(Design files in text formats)
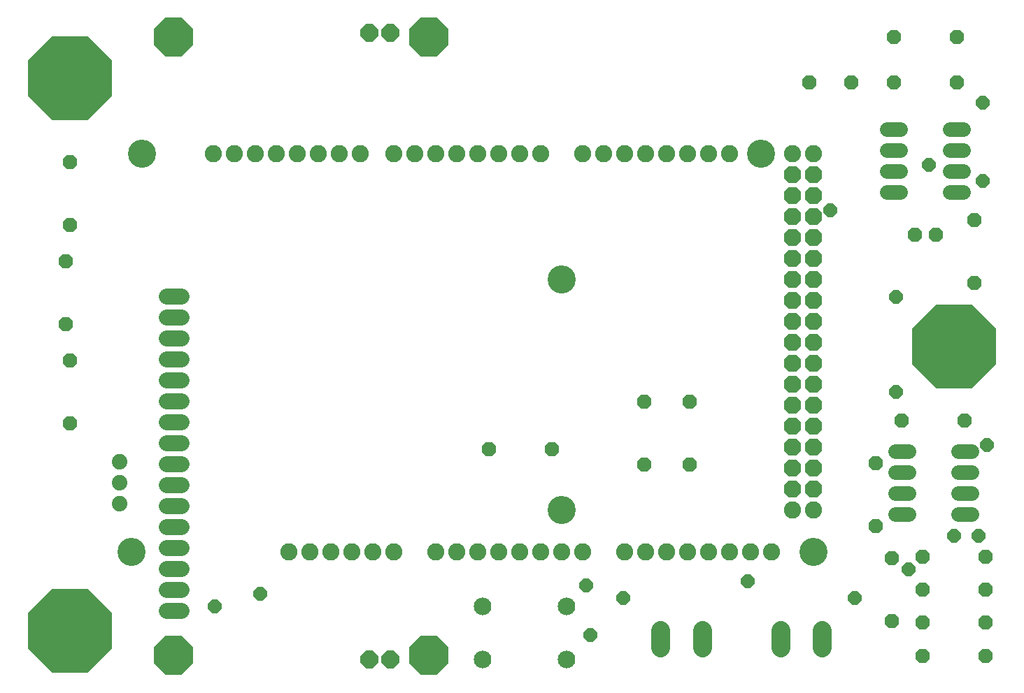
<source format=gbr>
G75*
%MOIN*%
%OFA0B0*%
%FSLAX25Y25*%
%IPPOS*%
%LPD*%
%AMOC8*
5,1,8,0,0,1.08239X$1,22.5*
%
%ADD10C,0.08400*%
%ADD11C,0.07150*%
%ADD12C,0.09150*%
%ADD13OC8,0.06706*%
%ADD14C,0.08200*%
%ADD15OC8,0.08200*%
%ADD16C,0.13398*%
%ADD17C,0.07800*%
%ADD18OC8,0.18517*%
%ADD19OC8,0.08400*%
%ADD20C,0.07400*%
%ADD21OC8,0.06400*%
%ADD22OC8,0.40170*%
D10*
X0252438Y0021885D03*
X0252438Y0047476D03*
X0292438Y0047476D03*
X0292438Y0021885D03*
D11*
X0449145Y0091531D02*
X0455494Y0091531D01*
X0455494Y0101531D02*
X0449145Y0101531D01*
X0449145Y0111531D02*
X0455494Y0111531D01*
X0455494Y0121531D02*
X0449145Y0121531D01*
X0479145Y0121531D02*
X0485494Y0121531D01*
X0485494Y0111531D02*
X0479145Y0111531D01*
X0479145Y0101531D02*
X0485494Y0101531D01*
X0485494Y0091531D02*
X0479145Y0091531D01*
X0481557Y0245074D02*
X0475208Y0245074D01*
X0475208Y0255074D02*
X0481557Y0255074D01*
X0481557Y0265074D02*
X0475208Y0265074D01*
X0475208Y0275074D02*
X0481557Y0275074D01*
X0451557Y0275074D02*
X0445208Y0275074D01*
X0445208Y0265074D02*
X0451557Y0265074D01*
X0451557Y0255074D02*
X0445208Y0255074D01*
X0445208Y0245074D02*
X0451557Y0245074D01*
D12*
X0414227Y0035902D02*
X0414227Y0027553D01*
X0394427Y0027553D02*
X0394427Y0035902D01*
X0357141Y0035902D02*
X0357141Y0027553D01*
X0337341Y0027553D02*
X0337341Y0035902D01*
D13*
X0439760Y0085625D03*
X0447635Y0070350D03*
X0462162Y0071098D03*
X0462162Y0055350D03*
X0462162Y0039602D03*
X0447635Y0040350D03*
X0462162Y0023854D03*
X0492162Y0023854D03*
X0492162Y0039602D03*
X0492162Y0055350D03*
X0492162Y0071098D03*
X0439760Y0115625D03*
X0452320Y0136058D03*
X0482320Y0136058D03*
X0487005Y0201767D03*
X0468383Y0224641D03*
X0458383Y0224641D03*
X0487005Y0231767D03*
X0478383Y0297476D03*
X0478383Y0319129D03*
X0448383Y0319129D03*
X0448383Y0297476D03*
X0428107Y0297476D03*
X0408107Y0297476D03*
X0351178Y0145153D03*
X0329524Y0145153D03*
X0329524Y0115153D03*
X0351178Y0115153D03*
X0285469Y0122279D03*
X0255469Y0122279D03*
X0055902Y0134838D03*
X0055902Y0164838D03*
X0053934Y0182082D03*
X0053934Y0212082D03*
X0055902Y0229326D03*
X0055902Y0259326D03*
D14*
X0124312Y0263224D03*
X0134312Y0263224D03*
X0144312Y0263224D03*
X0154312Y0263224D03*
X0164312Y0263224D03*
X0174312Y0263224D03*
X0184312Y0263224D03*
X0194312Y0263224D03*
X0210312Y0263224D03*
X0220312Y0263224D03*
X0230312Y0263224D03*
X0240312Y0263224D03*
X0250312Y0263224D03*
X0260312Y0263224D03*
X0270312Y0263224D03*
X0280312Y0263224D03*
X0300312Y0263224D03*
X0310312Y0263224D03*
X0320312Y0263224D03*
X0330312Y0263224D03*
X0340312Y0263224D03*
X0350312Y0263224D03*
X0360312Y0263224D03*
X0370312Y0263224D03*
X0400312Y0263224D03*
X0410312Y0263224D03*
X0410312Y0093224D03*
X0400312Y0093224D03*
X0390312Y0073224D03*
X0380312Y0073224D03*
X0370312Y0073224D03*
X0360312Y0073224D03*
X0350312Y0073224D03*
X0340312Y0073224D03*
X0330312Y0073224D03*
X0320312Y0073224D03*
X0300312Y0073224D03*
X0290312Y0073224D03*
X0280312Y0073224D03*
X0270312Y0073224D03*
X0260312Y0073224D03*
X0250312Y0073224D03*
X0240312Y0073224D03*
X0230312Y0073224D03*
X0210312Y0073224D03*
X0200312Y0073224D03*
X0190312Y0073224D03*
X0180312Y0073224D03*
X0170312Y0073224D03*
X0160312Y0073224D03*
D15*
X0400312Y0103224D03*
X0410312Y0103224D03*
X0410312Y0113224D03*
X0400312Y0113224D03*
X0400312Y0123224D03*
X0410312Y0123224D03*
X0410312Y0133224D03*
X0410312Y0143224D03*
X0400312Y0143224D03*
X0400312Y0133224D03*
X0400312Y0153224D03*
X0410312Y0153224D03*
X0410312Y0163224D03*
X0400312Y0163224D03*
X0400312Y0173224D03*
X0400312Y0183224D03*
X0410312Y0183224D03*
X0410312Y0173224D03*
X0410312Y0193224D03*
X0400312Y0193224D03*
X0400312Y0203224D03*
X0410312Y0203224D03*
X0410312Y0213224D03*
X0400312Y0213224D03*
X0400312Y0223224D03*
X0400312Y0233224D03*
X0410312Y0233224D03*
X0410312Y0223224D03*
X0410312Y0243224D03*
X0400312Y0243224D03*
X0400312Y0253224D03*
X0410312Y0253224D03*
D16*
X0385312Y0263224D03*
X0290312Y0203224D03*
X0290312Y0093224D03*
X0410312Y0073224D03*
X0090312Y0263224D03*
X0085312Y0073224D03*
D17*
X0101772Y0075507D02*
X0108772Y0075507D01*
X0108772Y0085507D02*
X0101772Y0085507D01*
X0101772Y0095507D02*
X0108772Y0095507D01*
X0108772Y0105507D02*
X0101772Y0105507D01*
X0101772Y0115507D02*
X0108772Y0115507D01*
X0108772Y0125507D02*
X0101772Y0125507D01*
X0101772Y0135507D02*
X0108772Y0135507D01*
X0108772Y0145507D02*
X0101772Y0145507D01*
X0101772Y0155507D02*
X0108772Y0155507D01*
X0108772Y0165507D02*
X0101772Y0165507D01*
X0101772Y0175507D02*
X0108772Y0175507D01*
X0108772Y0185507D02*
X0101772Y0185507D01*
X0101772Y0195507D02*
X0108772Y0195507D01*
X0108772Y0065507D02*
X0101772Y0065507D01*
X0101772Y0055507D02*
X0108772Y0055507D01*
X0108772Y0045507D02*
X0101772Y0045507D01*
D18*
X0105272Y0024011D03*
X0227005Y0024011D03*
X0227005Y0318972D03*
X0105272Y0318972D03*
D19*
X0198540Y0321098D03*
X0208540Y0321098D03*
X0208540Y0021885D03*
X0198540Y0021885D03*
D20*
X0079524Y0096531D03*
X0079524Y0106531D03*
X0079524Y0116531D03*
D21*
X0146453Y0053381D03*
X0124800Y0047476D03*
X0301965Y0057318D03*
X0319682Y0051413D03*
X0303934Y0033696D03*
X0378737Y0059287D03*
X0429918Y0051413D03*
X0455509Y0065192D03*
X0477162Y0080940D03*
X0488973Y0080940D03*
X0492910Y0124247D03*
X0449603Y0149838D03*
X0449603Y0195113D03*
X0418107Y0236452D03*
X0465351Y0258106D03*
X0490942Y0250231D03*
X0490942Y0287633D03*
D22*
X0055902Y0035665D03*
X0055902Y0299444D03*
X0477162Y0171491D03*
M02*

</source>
---
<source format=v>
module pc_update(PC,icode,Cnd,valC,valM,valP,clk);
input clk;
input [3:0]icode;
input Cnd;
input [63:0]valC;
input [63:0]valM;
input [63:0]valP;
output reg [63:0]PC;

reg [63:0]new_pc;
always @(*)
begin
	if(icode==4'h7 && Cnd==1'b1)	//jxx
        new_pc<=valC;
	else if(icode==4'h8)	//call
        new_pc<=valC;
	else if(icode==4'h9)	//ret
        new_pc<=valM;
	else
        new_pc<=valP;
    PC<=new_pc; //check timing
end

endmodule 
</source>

_INSTRUCTION_
Whenever a line in the records above contains the string "input", copy that line.

_SOLUTION FOR THIS PROBLEM_
input clk;
input [3:0]icode;
input Cnd;
input [63:0]valC;
input [63:0]valM;
input [63:0]valP;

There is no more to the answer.